→ Task to complete: Everything from the line containing "9 Things to" through the last line of the records below should be printed exactly, please, and nothing else.

(Beginning of Source records)

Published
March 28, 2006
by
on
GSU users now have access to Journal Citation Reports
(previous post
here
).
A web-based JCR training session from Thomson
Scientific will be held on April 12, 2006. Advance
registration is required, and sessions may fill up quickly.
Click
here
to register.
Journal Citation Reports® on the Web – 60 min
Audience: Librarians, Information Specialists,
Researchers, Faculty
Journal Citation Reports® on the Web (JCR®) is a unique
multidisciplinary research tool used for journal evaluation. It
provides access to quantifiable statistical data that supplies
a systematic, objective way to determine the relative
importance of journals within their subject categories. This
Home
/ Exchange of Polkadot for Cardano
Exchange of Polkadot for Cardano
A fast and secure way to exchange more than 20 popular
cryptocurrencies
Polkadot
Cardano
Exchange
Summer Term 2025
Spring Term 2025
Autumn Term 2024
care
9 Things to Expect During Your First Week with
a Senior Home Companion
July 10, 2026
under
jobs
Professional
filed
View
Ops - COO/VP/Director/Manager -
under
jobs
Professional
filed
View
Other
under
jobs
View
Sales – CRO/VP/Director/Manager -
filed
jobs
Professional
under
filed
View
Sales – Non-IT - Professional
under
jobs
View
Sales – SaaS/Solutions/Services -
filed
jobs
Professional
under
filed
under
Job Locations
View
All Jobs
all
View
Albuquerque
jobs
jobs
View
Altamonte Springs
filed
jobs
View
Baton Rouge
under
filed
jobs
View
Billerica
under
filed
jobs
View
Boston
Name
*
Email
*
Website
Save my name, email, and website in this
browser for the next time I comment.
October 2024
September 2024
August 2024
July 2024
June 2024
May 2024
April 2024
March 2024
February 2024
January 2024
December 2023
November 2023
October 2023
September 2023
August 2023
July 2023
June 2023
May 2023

(End of Source records)

→ Answer:
9 Things to Expect During Your First Week with
a Senior Home Companion
July 10, 2026
under
jobs
Professional
filed
View
Ops - COO/VP/Director/Manager -
under
jobs
Professional
filed
View
Other
under
jobs
View
Sales – CRO/VP/Director/Manager -
filed
jobs
Professional
under
filed
View
Sales – Non-IT - Professional
under
jobs
View
Sales – SaaS/Solutions/Services -
filed
jobs
Professional
under
filed
under
Job Locations
View
All Jobs
all
View
Albuquerque
jobs
jobs
View
Altamonte Springs
filed
jobs
View
Baton Rouge
under
filed
jobs
View
Billerica
under
filed
jobs
View
Boston
Name
*
Email
*
Website
Save my name, email, and website in this
browser for the next time I comment.
October 2024
September 2024
August 2024
July 2024
June 2024
May 2024
April 2024
March 2024
February 2024
January 2024
December 2023
November 2023
October 2023
September 2023
August 2023
July 2023
June 2023
May 2023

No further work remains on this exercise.